*Job item:*
Please pick out every line below that contains the string "Gate" and copy each one.

Saved entries:
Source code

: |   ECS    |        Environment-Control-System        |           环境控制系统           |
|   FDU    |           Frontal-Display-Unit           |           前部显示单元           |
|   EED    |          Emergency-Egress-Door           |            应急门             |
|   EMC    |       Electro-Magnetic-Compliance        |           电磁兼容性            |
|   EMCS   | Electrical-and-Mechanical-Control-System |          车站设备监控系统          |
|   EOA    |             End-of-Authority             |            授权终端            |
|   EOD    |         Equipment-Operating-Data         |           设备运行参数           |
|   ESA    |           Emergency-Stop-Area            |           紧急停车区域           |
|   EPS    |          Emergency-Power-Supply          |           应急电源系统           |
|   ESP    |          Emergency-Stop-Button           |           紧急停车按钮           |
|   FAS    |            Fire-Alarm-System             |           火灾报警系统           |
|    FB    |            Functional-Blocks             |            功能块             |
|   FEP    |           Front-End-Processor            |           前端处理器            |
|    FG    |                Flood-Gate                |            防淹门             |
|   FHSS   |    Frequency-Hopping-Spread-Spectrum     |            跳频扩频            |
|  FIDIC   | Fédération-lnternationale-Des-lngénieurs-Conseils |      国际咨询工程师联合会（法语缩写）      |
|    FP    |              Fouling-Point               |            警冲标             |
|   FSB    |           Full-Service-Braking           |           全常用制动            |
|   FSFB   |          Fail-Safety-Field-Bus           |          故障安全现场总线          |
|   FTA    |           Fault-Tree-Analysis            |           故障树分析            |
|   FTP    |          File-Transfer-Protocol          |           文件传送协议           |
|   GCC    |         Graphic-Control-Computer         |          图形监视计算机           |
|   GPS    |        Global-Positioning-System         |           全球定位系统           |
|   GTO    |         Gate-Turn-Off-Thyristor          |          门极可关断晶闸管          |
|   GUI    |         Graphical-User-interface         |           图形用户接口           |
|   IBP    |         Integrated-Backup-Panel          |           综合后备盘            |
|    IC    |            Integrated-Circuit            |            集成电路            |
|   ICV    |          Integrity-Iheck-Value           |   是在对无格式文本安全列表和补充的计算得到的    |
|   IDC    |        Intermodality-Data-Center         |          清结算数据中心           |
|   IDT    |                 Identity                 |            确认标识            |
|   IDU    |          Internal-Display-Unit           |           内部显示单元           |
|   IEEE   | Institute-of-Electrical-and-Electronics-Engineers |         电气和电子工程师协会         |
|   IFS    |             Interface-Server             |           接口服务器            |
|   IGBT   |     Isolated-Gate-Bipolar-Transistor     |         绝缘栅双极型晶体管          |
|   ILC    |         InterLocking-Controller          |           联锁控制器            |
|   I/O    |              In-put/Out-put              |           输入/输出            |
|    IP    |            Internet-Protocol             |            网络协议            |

*Response area:*
|    FG    |                Flood-Gate                |            防淹门             |
|   GTO    |         Gate-Turn-Off-Thyristor          |          门极可关断晶闸管          |
|   IGBT   |     Isolated-Gate-Bipolar-Transistor     |         绝缘栅双极型晶体管          |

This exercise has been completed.